Elle augmente la perméabilité à l’eau du canal collecteur rénal par l’intermédiaire des récepteurs V2 et des aquaporines. La réabsorption d’eau augmente, le volume urinaire diminue et la volémie est préservée. À concentration élevée, ses récepteurs V1 participent également à la vasoconstriction.
Peptides natriurétiques
Le peptide natriurétique atrial, sécrété principalement par les oreillettes, et le peptide natriurétique de type B, sécrété surtout par les ventricules, sont libérés lorsque les cavités cardiaques sont étirées par un remplissage excessif.
Ils favorisent :
- la natriurèse, c’est-à-dire l’excrétion urinaire de sodium ;
- la diurèse, c’est-à-dire l’excrétion d’eau ;
- la vasodilatation ;
- l’inhibition de la rénine, de l’aldostérone et de l’hormone antidiurétique.

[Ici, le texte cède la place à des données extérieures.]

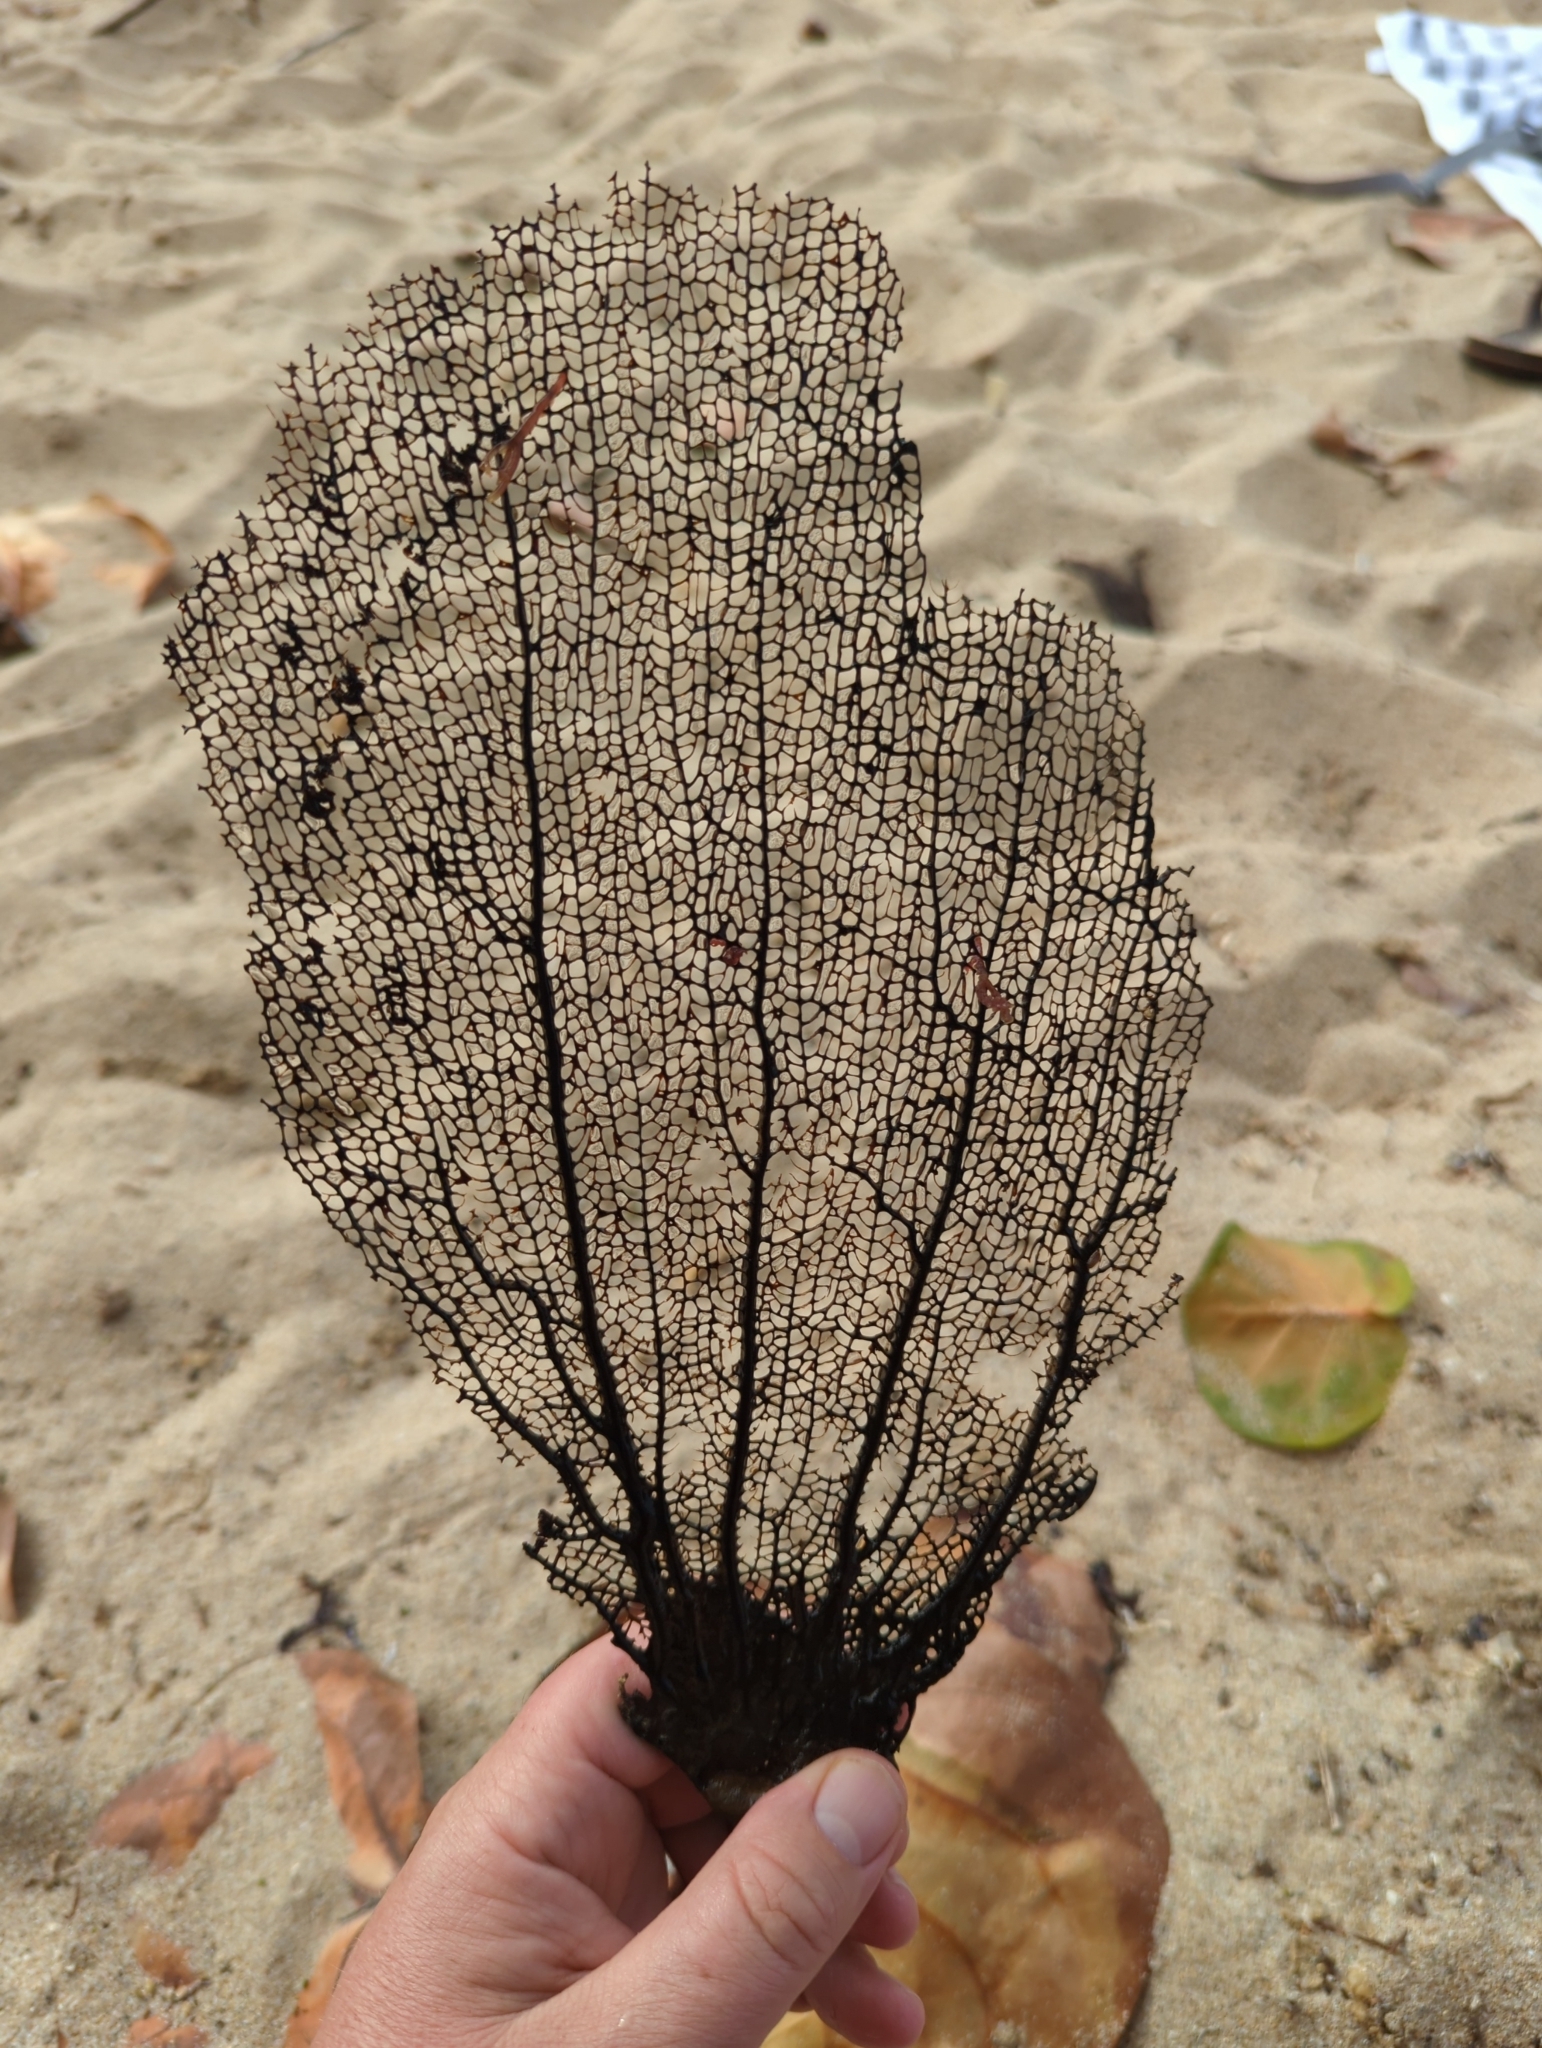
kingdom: Animalia
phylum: Cnidaria
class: Anthozoa
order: Malacalcyonacea
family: Gorgoniidae
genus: Gorgonia
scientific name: Gorgonia ventalina
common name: Common sea fan
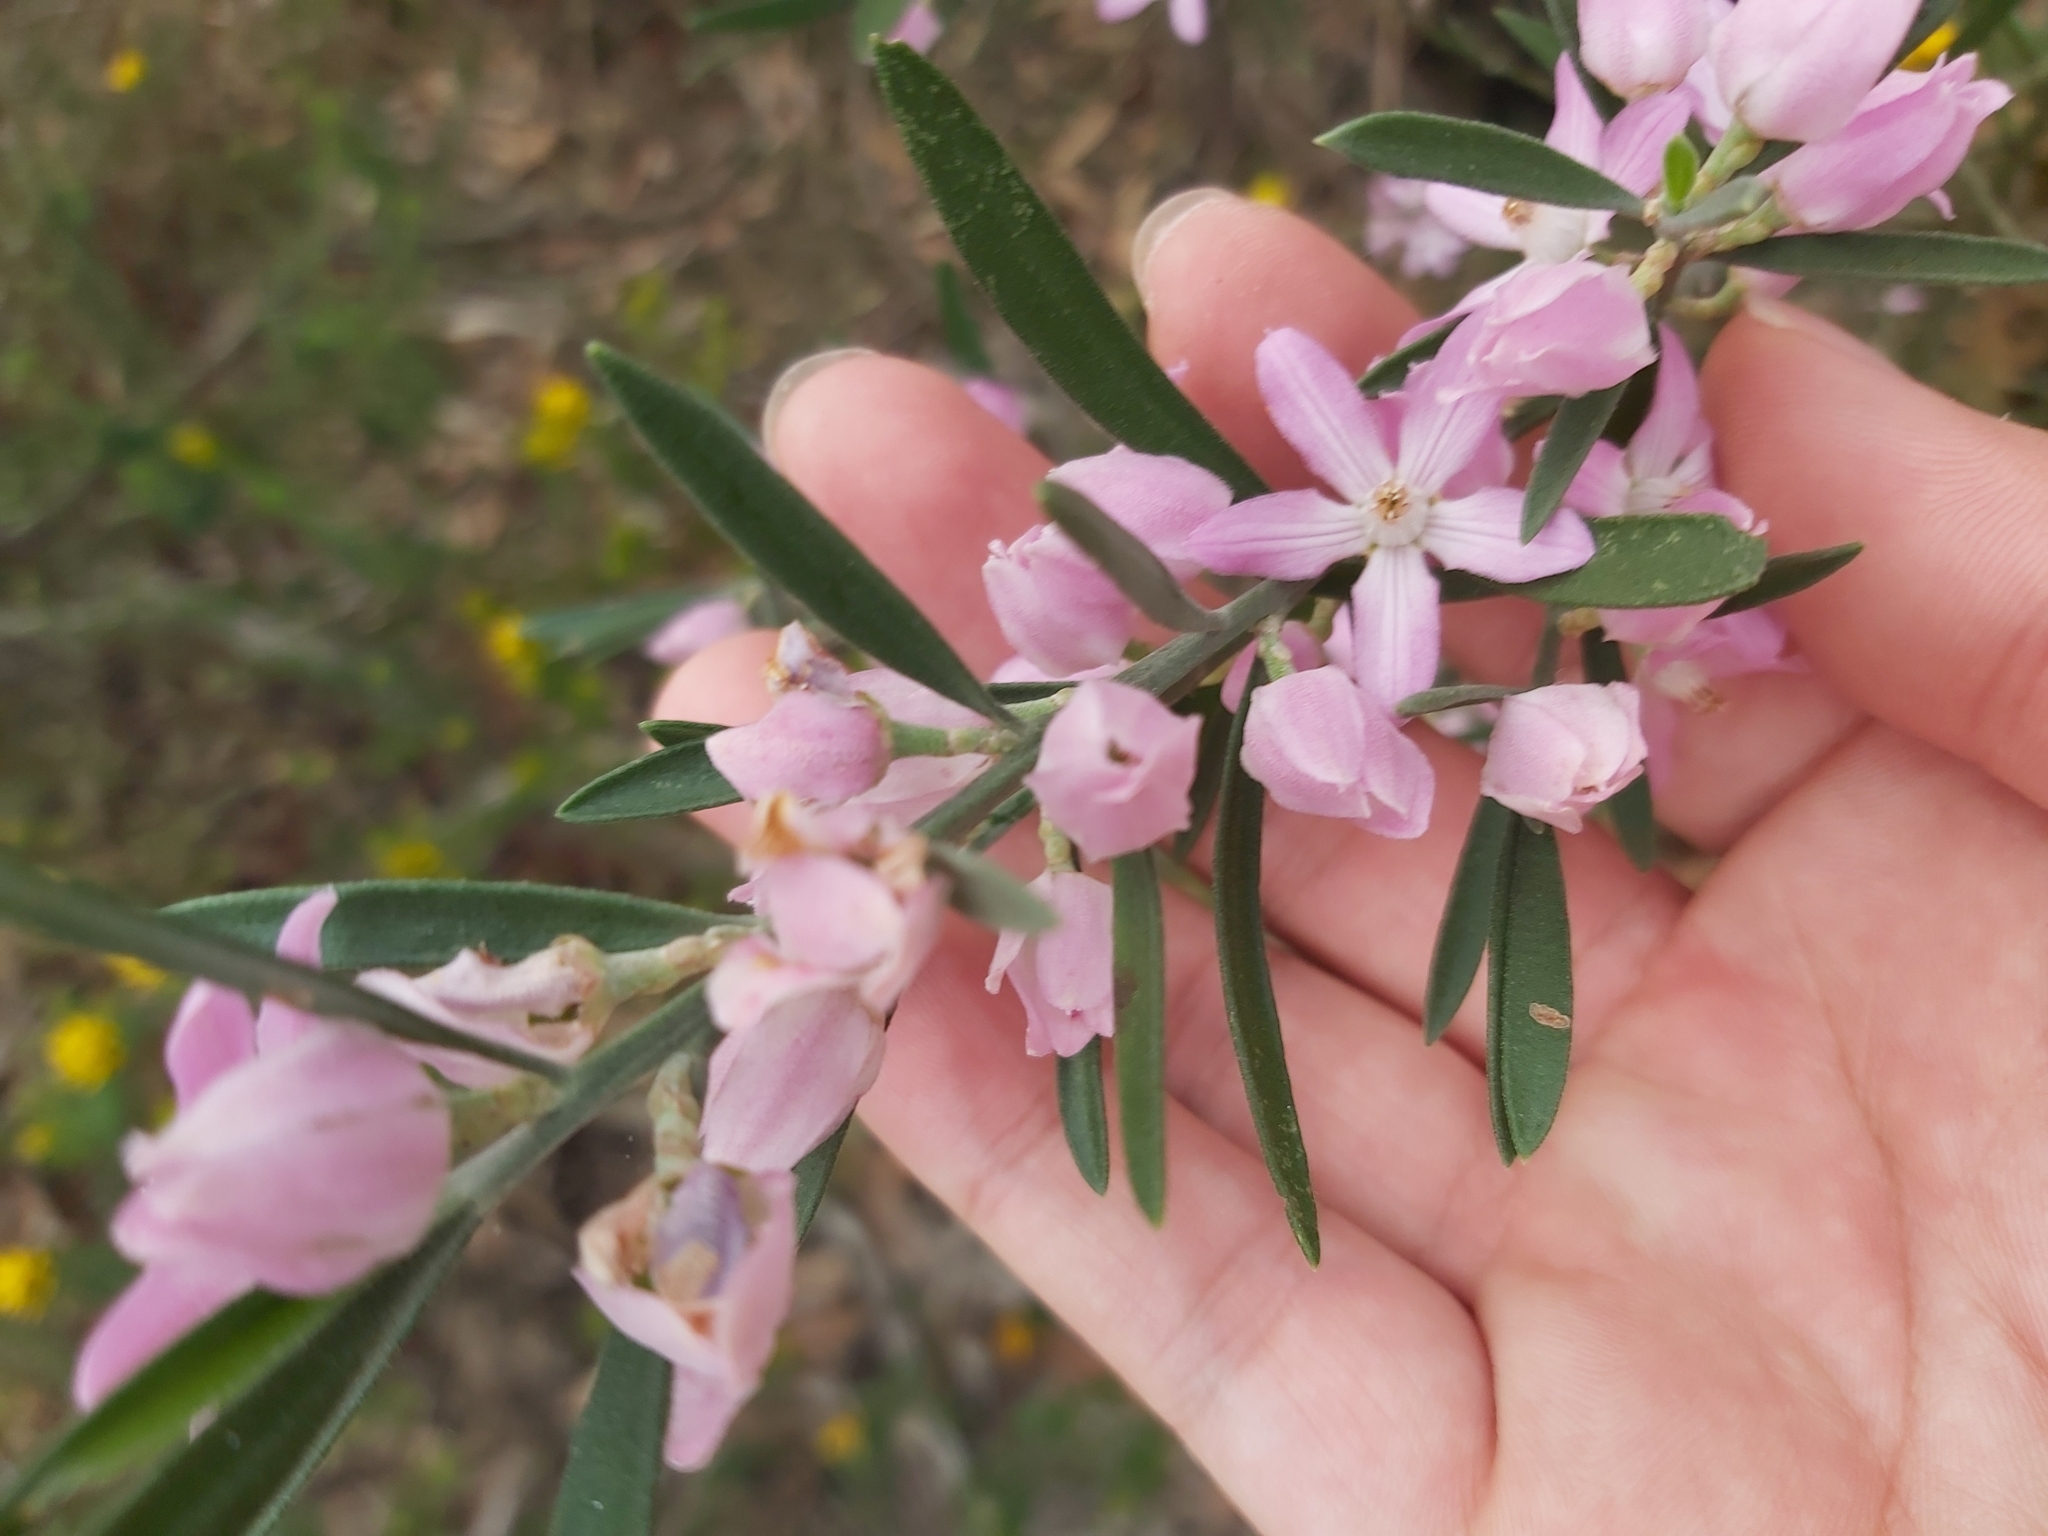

Ils diminuent ainsi la volémie et s’opposent aux effets du SRAA.
Intégration selon l’échelle de temps
À court terme, le baroréflexe agit sur la fréquence cardiaque, la contractilité, le tonus artériolaire et le tonus veineux. À plus long terme, le rein ajuste l’excrétion de sodium et d’eau sous contrôle hormonal. Comme la quantité corporelle de sodium détermine largement le volume extracellulaire, elle conditionne durablement la volémie.
Une pression artérielle élevée tend aussi à augmenter directement l’excrétion rénale de sodium et d’eau, mécanisme appelé pression-natriurèse. Inversement, une baisse de perfusion rénale favorise leur conservation. Le fonctionnement tubulaire précis de ces mécanismes appartient au sous-bloc de physiologie rénale.